Yolanda Díaz, Spain's Deputy Prime Minister and Labour Minister, has called for a freeze on variable mortgage rates amid news that Spain's biggest banks have enjoyed a bumper year of record profits.

Spain's deputy PM proposes freezing mortgage rates

Yolanda Díaz, Spain’s Labour Minister and the ideological force behind sweeping labour market reforms, has called for a freeze on variable rate mortgages following news that some of Spain’s biggest banks reported billions in record profits last year.

On Wednesday, BBVA reported a 2022 profit of €6.4 billion, the largest profit in its history. Driving this profit, the bank’s interest margin grew by a whopping 30.4 percent, commission income by 12.3 percent, and loans by 13.3 percent.

Banco Santander posted an annual net profit of €9.6 billion, up 18 percent from 2021 and higher than forecasted by analysts polled by financial data firm FactSet.

READ ALSO: Banco Santander posts record profit as rates rise

Given these record-breaking profits, especially against the backdrop of a prolonged cost of living and inflationary crisis in Spain, Díaz has said the government must act decisively to “freeze mortgages” and “moderate profits.”

“The crisis cannot be an excuse to earn more,” she said, adding that the rise in the Euribor rate is “very serious”, with the average increase (estimated to be €258 per month) “impossible to bear” for normal Spaniards.
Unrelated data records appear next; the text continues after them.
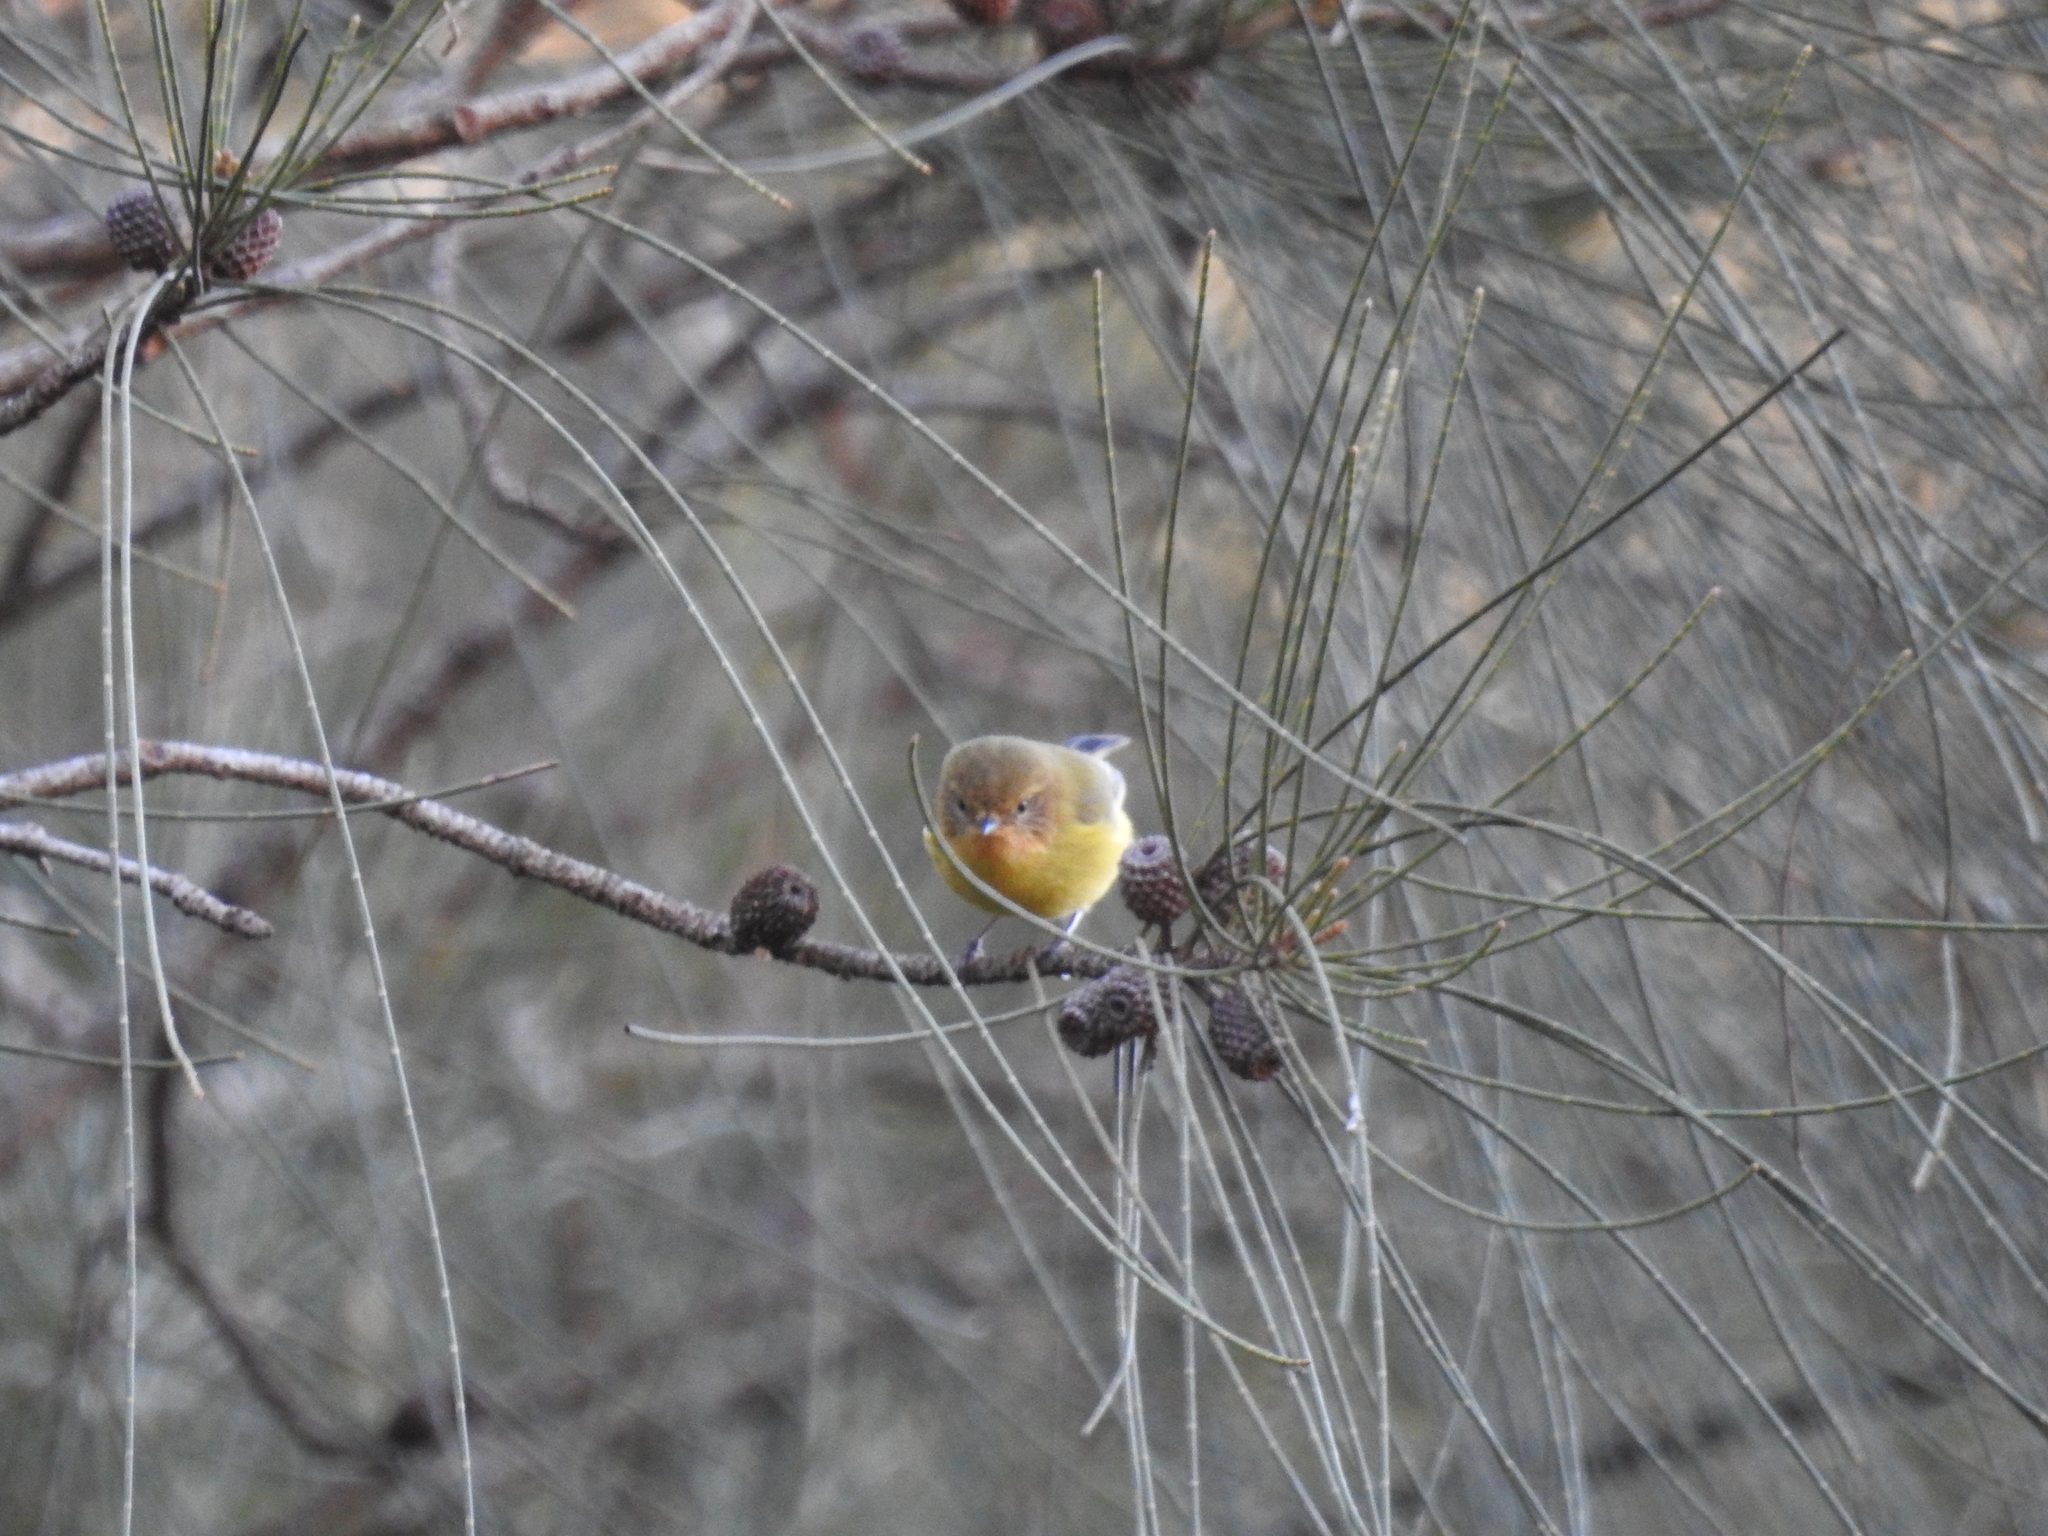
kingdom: Animalia
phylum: Chordata
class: Aves
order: Passeriformes
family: Acanthizidae
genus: Acanthiza
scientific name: Acanthiza nana
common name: Yellow thornbill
Euribor is the interest rate most often used to work out mortgage payments and calculate both variable and fixed rates.

READ ALSO: What the Euribor rise means for property buyers and owners in Spain

It is anchored to the interest rate set by the European Central Bank (ECB), and, as we are now seeing, quite responsive to global economic events. By the end of January, the rate had risen to almost 3.4 percent, the highest level since December 2008.

“While the rise of the Euribor will increase the average mortgage payment by €250 per month, BBVA’s profits grow by 38 percent to reach €6.4 billion, the largest in its history. The crisis cannot be an excuse to earn more. Freeze mortgages, moderate profits,” Díaz wrote on Twitter on Wednesday January 31st.

Banks respond

Unsurprisingly, Spanish banks are not exactly keen on Díaz’s idea. BBVA President, Carlos Torres, said “I trust what will happen is that the benefits of a market economy continue to be defended”. 
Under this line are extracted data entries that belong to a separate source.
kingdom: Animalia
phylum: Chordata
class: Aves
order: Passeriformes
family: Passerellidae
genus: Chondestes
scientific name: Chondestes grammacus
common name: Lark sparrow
Torres also tried to remind people of the “negative years” that BBVA has endured, with “many billions of negatives”. 

It remains to be seen how persuasive Spaniards or the Spanish government find this comparison, or whether Díaz’s Twitter idea will translate into policy.

Windfall tax

Díaz’s call for a mortgage rate freeze is in line with the Spanish government’s approach to the excess profits of banks and energy companies. In July, the Spanish government introduced a temporary windfall tax on excess profits in order to fund some of the extraordinary measures it was implementing to help the most vulnerable in Spanish society deal with the cost of living crisis.

The government in July introduced a draft bill to slap a temporary 4.8 percent charge on banks’ net interest income and net commissions in 2023 and 2024 to fund measures to ease cost-of-living pressures. Between the new taxes on banks and energy companies, they should generate around €7.0 billion for the state coffers in 2023 and 2024. 

However, in November the ECB published a non-binding legal opinion that suggested Madrid undertake a “thorough analysis of potential negative consequences for the banking sector” of the tax.